NRMLA Advocates Reduced MIP In Place of PLF Haircut
October 14, 2009
In his testimony last week before the Subcommittee on Housing and Community Opportunity, NRMLA President Peter Bell proposed a restructuring of the mortgage insurance premium collected by the Federal Housing Administration on all Home Equity Conversion Mortgages and removing the 10 percent reduction in principal limit factors.
An informal analysis conducted by NRMLA and three of the most active HECM lenders found that 20% of borrowers (approximately 23,000 homeowners) who got reverse mortgages this year would not have qualified for a reverse mortgage after the PLF reduction was implemented because they would not received sufficient funds to pay off their existing mortgages.

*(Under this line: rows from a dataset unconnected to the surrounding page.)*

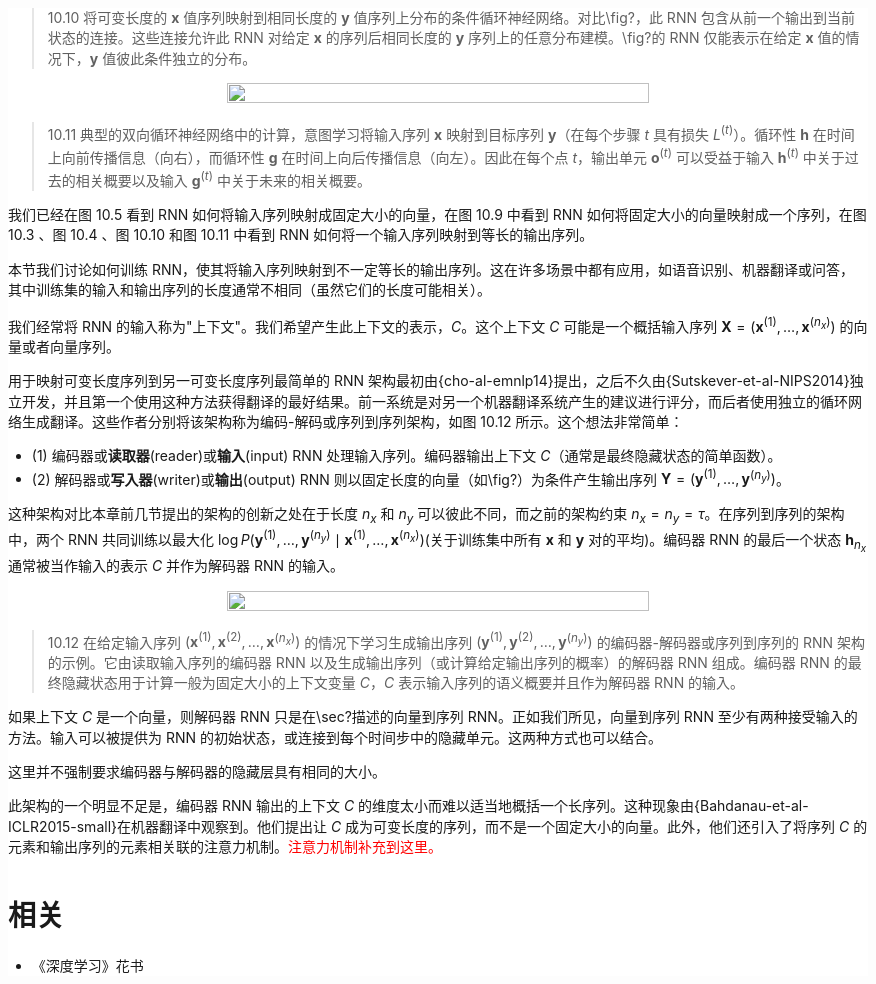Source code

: > 10.10 将可变长度的 $\boldsymbol x$ 值序列映射到相同长度的 $\boldsymbol y$ 值序列上分布的条件循环神经网络。对比\fig?，此 RNN 包含从前一个输出到当前状态的连接。这些连接允许此 RNN 对给定 $\boldsymbol x$ 的序列后相同长度的 $\boldsymbol y$ 序列上的任意分布建模。\fig?的 RNN 仅能表示在给定 $\boldsymbol x$ 值的情况下，$\boldsymbol y$ 值彼此条件独立的分布。





<p align="center">
    <img width="70%" height="70%" src="http://images.iterate.site/blog/image/20190718/CMPpOBBD4isV.png?imageslim">
</p>


> 10.11 典型的双向循环神经网络中的计算，意图学习将输入序列 $\boldsymbol x$ 映射到目标序列 $\boldsymbol y$（在每个步骤 $t$ 具有损失 $L^{(t)}$）。循环性 $\boldsymbol h$ 在时间上向前传播信息（向右），而循环性 $\boldsymbol g$ 在时间上向后传播信息（向左）。因此在每个点 $t$，输出单元 $\boldsymbol o^{(t)}$ 可以受益于输入 $\boldsymbol h^{(t)}$ 中关于过去的相关概要以及输入 $\boldsymbol g^{(t)}$ 中关于未来的相关概要。




我们已经在图 10.5 看到 RNN 如何将输入序列映射成固定大小的向量，在图 10.9 中看到 RNN 如何将固定大小的向量映射成一个序列，在图 10.3 、图 10.4 、图 10.10 和图 10.11 中看到 RNN 如何将一个输入序列映射到等长的输出序列。

本节我们讨论如何训练 RNN，使其将输入序列映射到不一定等长的输出序列。这在许多场景中都有应用，如语音识别、机器翻译或问答，其中训练集的输入和输出序列的长度通常不相同（虽然它们的长度可能相关）。

我们经常将 RNN 的输入称为"上下文"。我们希望产生此上下文的表示，$C$。这个上下文 $C$ 可能是一个概括输入序列 $\boldsymbol X=(\boldsymbol x^{(1)},\dots,\boldsymbol x^{(n_x)})$ 的向量或者向量序列。

用于映射可变长度序列到另一可变长度序列最简单的 RNN 架构最初由{cho-al-emnlp14}提出，之后不久由{Sutskever-et-al-NIPS2014}独立开发，并且第一个使用这种方法获得翻译的最好结果。前一系统是对另一个机器翻译系统产生的建议进行评分，而后者使用独立的循环网络生成翻译。这些作者分别将该架构称为编码-解码或序列到序列架构，如图 10.12 所示。这个想法非常简单：

- (1) 编码器或**读取器**(reader)或**输入**(input) RNN 处理输入序列。编码器输出上下文 $C$（通常是最终隐藏状态的简单函数）。
- (2) 解码器或**写入器**(writer)或**输出**(output) RNN 则以固定长度的向量（如\fig?）为条件产生输出序列 $\boldsymbol Y=(\boldsymbol y^{(1)}, \dots, \boldsymbol y^{(n_y)})$。

这种架构对比本章前几节提出的架构的创新之处在于长度 $n_x$ 和 $n_y$ 可以彼此不同，而之前的架构约束 $n_x = n_y = \tau$。在序列到序列的架构中，两个 RNN 共同训练以最大化 $\log P( \boldsymbol y^{(1)}, \dots, \boldsymbol y^{(n_y)} \mid \boldsymbol x^{(1)},\dots,\boldsymbol x^{(n_x)} )$(关于训练集中所有 $\boldsymbol x$ 和 $\boldsymbol y$ 对的平均)。编码器 RNN 的最后一个状态 $\boldsymbol h_{n_x}$ 通常被当作输入的表示 $C$ 并作为解码器 RNN 的输入。



<p align="center">
    <img width="70%" height="70%" src="http://images.iterate.site/blog/image/20190718/nyN7lX9yvIhE.png?imageslim">
</p>

> 10.12 在给定输入序列 $(\mathbf x^{(1)},\mathbf x^{(2)},\dots,\mathbf x^{(n_x)})$ 的情况下学习生成输出序列 $(\mathbf y^{(1)},\mathbf y^{(2)},\dots,\mathbf y^{(n_y)})$ 的编码器-解码器或序列到序列的 RNN 架构的示例。它由读取输入序列的编码器 RNN 以及生成输出序列（或计算给定输出序列的概率）的解码器 RNN 组成。编码器 RNN 的最终隐藏状态用于计算一般为固定大小的上下文变量 $C$，$C$ 表示输入序列的语义概要并且作为解码器 RNN 的输入。


如果上下文 $C$ 是一个向量，则解码器 RNN 只是在\sec?描述的向量到序列 RNN。正如我们所见，向量到序列 RNN 至少有两种接受输入的方法。输入可以被提供为 RNN 的初始状态，或连接到每个时间步中的隐藏单元。这两种方式也可以结合。

这里并不强制要求编码器与解码器的隐藏层具有相同的大小。

此架构的一个明显不足是，编码器 RNN 输出的上下文 $C$ 的维度太小而难以适当地概括一个长序列。这种现象由{Bahdanau-et-al-ICLR2015-small}在机器翻译中观察到。他们提出让 $C$ 成为可变长度的序列，而不是一个固定大小的向量。此外，他们还引入了将序列 $C$ 的元素和输出序列的元素相关联的注意力机制。<span style="color:red;">注意力机制补充到这里。</span>



# 相关

- 《深度学习》花书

“An alternative we recommend would be to adjust the mortgage insurance premium to generate more income to the FHA insurance fund,” Bell testified. “HUD could generate the income the program needs to operate, while reducing upfront costs, by restructuring the MIP with a lower front-end amount and a higher ongoing MIP. By reducing the up-front premium to 1% or less, while raising the ongoing premium an appropriate amount, the program can be operated on an easily-adjusted self-sustaining basis, senior homeowners would not have to experience any reduction in proceeds from a HECM, and up-front costs could be lowered—a winning combination for all.”